DATASET:
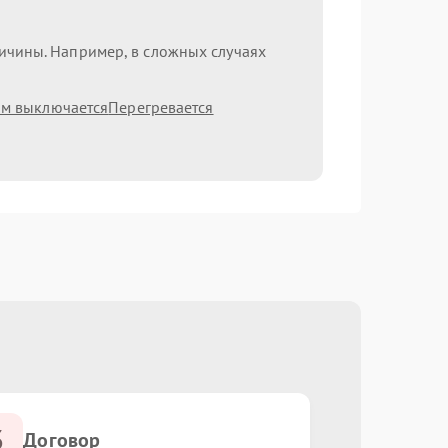
ричины. Например, в сложных случаях
ам выключается
Перегревается
3
Договор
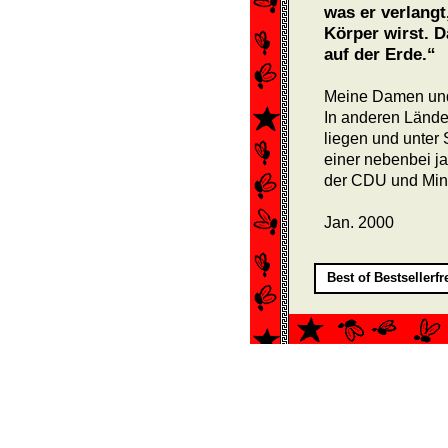
was er verlangt
Körper wirst. D
auf der Erde.“
Meine Damen und
In anderen Lände
liegen und unter 
einer nebenbei ja
der CDU und Minis
Jan. 2000
Best of Bestsellerf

WHAT THE EXERCISE ASKS:
Return every entry exactly, dropping the pictures.

COMPLETED TASK:
ричины. Например, в сложных случаях
ам выключается
Перегревается
3
Договор
was er verlangt
Körper wirst. D
auf der Erde.“
Meine Damen und
In anderen Lände
liegen und unter 
einer nebenbei ja
der CDU und Minis
Jan. 2000
Best of Bestsellerf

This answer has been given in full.